Military spouses didn’t USED to tell everything. Let’s just stop for a moment and think back to a simpler time where the only communication you had from a deployed spouse was delivered by the mail man. Phone calls were not an option, and when they started to come in to play, they were very infrequent. Imagine if you had to sit down and explain the drama in a written letter, put it in the mail knowing it will take weeks to get there, and that it would take several weeks to get a reply. You probably wouldn’t waste the paper to send that kind of stuff. A good question to ask is, “Will this matter in 2 weeks, 2 months or 2 years?” If not, then it is probably best left unsaid. Now, if there is a chance he will find out about this drama despite your discretion (via facebook, email from other family members, etc.) then yes, you should probably MENTION it to him, but in a very casual way. “Oh goodness, had a little fuss with Aunt Mildred, but it is nothing to worry about, I am fine, and we are taking care of it”. If he presses you further, really emphasize that it is no big deal and change the subject.
3. Are you sure you can update him?
Since this is an ongoing drama that seems to have no end, there are certain to be changes in the situation. What if today you divulge the entire story to him, all the drama, how you are feeling, etc. Then tomorrow there is a resolution? But he ends up in a communication black-out for a week. He won’t have the benefit of knowing things have improved… so he just gets to worry and assume the situation is still bad. We sometimes get spoiled with communication and forget that it can be shut off at a moment’s notice.
4. Is it BEST for him to know?
Just because they WANT to know everything… does not mean it is BEST for them to know everything. Now I know that this will cause a small uproar, but hear me out. Of course your spouse is going to tell you that he wants to know everything. He doesn’t want you to feel alone. He wants to be there for you since you are supporting him. He wants to feel connected to home and not feel left out of your daily life. But is that what is BEST for him? Would it be beneficial for you if he were able to tell you every time a bomb went off near him? Would you sleep better at night because he told you about seeing someone die? Would you feel more connected to him if he told you that there was a breach of security on his base and he was scared? Probably not. The only thing that would do is make you absolutely sick to your stomach with worry. It would probably make you less able to focus at work, you might be more distracted with the kids, and you might be so tired you lock your keys in the car. Now, I want you to think of those things in a deployment. Losing focus, becoming distracted or forgetting things… can result in some pretty serious missteps when you are in a war zone. Can they handle it? Probably. Should they have to? Well, that is another question entirely.

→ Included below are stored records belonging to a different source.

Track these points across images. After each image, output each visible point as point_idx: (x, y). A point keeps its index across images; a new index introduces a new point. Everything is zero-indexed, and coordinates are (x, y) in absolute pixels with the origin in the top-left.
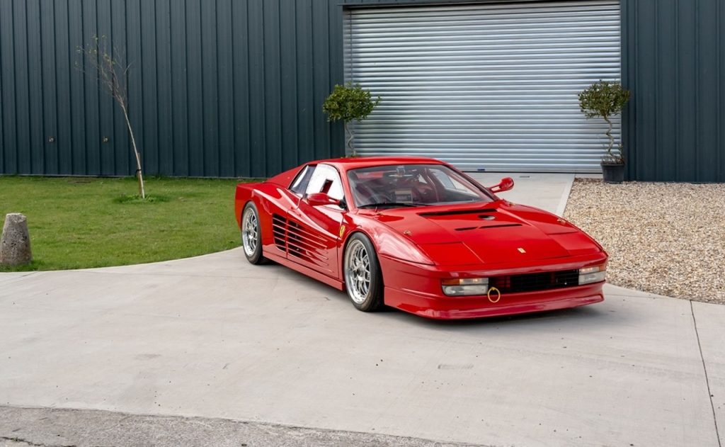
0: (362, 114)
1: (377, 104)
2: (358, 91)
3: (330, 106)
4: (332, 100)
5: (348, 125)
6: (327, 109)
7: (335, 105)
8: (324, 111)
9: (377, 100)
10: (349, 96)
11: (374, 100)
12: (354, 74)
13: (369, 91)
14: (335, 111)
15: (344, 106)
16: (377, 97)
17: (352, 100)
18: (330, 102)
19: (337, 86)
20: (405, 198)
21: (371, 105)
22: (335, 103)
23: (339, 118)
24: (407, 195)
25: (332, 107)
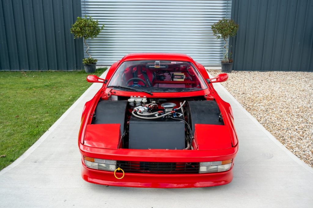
0: (94, 35)
1: (102, 29)
2: (91, 21)
3: (75, 29)
4: (76, 26)
5: (86, 41)
6: (73, 31)
7: (78, 29)
8: (71, 32)
9: (102, 27)
10: (86, 24)
11: (101, 27)
12: (86, 12)
13: (97, 22)
14: (78, 32)
15: (84, 30)
16: (102, 25)
17: (88, 26)
18: (74, 27)
19: (78, 17)
20: (180, 77)
21: (99, 29)
22: (78, 28)
23: (81, 37)
24: (181, 76)
25: (77, 30)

Now, after your husband gets home, if you want to tell him every juicy detail of the drama that is a different story. But, like many dramas, I suspect that it will be over and done with by then and you won’t even want to dredge it all back up and rehash all that mess… you will be too busy focusing on the reintegration of your marriage. And for the critics who say that withholding any information is equal to being dishonest, I will 100% disagree. Certainly if there is a legal matter, a death or serious injury in the family, etc. you should tell your spouse. Because he will probably find out about it from another source and you want him to receive bad news in a respectful manner… not from some random facebook post. But making a decision NOT to tell him about things that are of the drama variety, he has NO control over, and that will just upset him and cause him worry… is actually doing him a big favor. We need to remember that during a deployment, our spouses cannot be expected to be our support system… no matter how much they want to be. We have to find a support network of friends, co-workers, fellow spouses, church members, etc. The reality is that right now you are living two separate lives. He has to depend on the other members of his unit for support because there are things you cannot and should now know. It really is no different from our end.
I wish you the best throughout the rest of the deployment… and the drama.